The year of US warring, Soviet wooing
In world affairs, the year 1986 was when Ronald Reagan waged war on terrorism, Libya, and Nicaragua with mixed results while Mikhail Gorbachev wooed China and Western Europe. The two world leaders met once together in Reykjavik, to the regret of Mr. Reagan who came out a poor second in what turned into a propaganda duel.
At the end of the year, Mr. Gorbachev was making headway, but slowly, against economic lethargy at home while Mr. Reagan was immobilized by the disclosure of unwise clandestine dealings with Iran, and probably criminal clandestine dealings with ``contras.''
The most consistent and perhaps important action of 1986 was the unfolding of a new Soviet foreign policy. Mr. Gorbachev was working toward easing his country's relations all around its vast rim. Most specific and visible was the courtship of China. He promised, or appeared to promise, reduction in Soviet forces on China's frontier and reduced support to Vietnam. Moscow also made conciliatory gestures toward Japan, but not enough to take Japanese attention away from its preoccupation with its own economic problems.
To the south, Moscow was trying to develop relations with Iran while continuing to supply arms to Iraq. To the West, it allowed more leeway to its satellites while saying, and in some cases doing, those things which would allay Western suspicion. One example was the admission, although tardy, of the Chernobyl nuclear disaster and consultations with Western neighbors aimed at reducing the danger of a repetition.
A more relaxed attitude toward dissenters was obviously another part of a policy of trying to improve the Soviet image in the outside world. For example, they have released Andrei Sakharov from internal exile.
But the Soviets did not relax their attempt to Sovietize Afghanistan. The fighting was heavier than ever. Determination on the Soviet side was matched by rising weapons on the mujahideen side.

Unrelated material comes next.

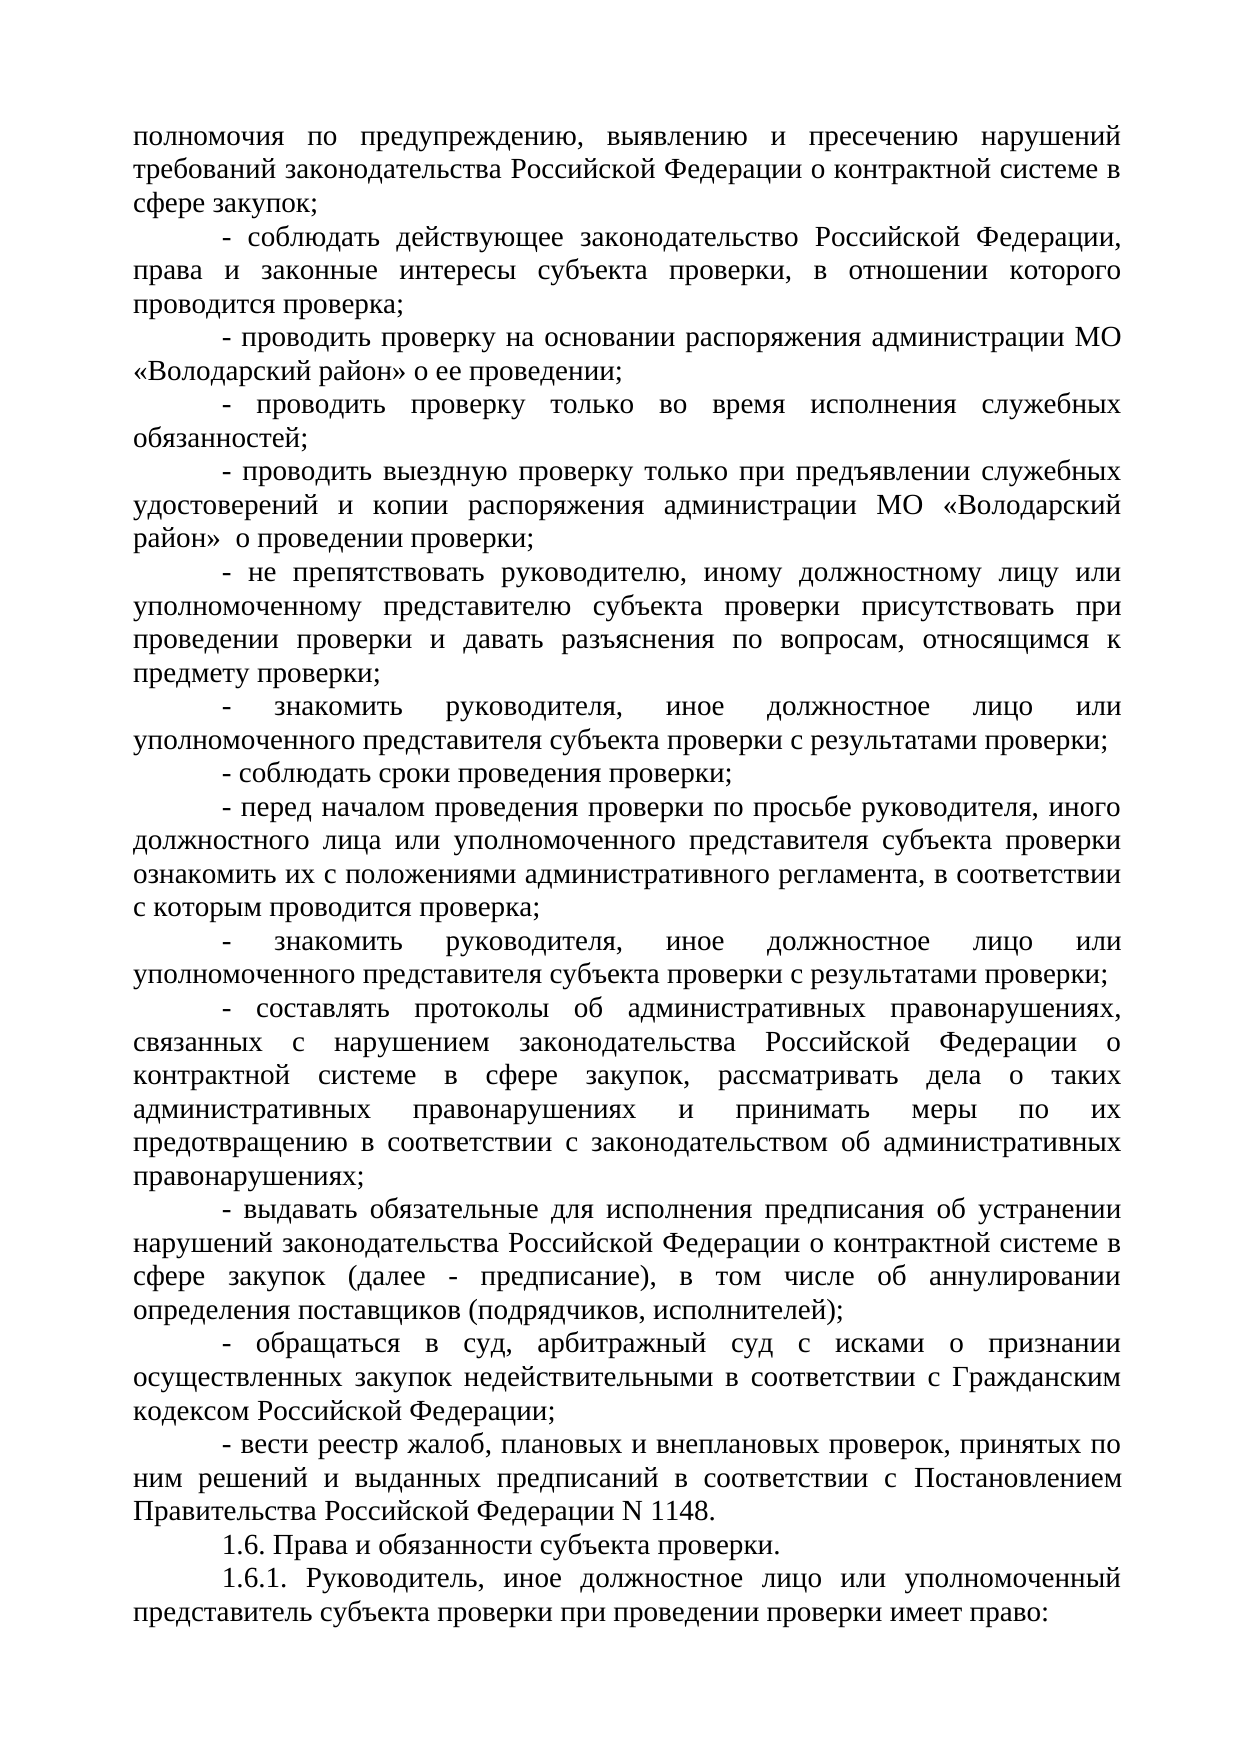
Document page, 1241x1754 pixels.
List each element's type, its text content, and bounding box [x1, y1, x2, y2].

One of Washington's main efforts during the year was against terrorism. The dramatic highlight was the bombing of Libya on April 15. The hope was that it would stamp out terrorism. It did produce a change in Libya's Muammar Qaddafi. He donned a lower profile. We have heard less of him since. It may also have reduced his own personal involvement in terrorist acts, although terrorism itself continues. In September alone, Arabs seized a Pan American airliner on the ground in Karachi, other Arabs invaded a synagogue in Istanbul, killing 23, and five bombs were set off in Paris over a 10-day period.
On the other hand, the Western European countries tightened their borders and their surveillance and exported many official diplomats who were suspected of association with terrorists. The committing of terrorist acts became more difficult and seemed to be on the decline in Western Europe by the end of the year.
Equally tenacious during 1986 was Mr. Reagan's campaign against the government of Nicaragua. In May, he began a campaign to try to induce Congress to permit the arming of the Nicaraguan contras. In March, the House voted against military aid to the contras. In June, under major White House pressure, the House reversed itself.
Meanwhile (we have now learned), the arms delivery operation had been continued clandestinely, allegedly with ``private'' funding. We still do not know how much was actually private. We do have the word of Attorney General Edwin Meese that some of it was derived from the profit on the arms sale to Iran. That sale was supposed to have obtained the release of all American hostages in Lebanon. Three were released, but three more Americans were seized over the same time period.
The White House is now paying a political price for arming the contras, and getting little in return. During most of 1986, the contras were bottled up inside their camps in Honduras by the regular armed forces of the Nicaraguan government. Twice during the year the United States persuaded the Honduran Army to move to the front and push the Nicaraguans away from the contra camps. The contras were not only unable to take the offensive into Nicaragua; they also could not even defend their own base camps without help.
During 1986, US-Soviet relations were bristly on the surface and marked primarily by sparring over arms control with no new agreements. But neither was doing anything new to the disadvantage of the other. There was nothing new about US aid to the Afghan patriots or Soviet aid to Nicaragua. And there was obviously a deliberate balance in these two rival supply operations. The US gave the Afghans improved defensive power in the hills, but nothing that could threaten the Soviet garrisons in the cities. The Soviets gave the Nicaraguans the ability to fend off the contras, but not enough to take offensive action against neighboring countries or the US.
One could almost speak of a clandestine d'etente between Washington and Moscow concealed behind a barrage of routine propaganda warfare, except that this is not a conscious d'etente. It is a d'etente produced by mutual preoccupation with domestic affairs.
Mr. Gorbachev needs a respite from external adventures to be able to concentrate on trying to remake the Soviet system in a modern mold. Mr. Reagan was so entangled by the end of the year in his Iran-contra affair that he was in fact immobilized. Perforce, the US and USSR were practicing de facto coexistence as 1986 ends.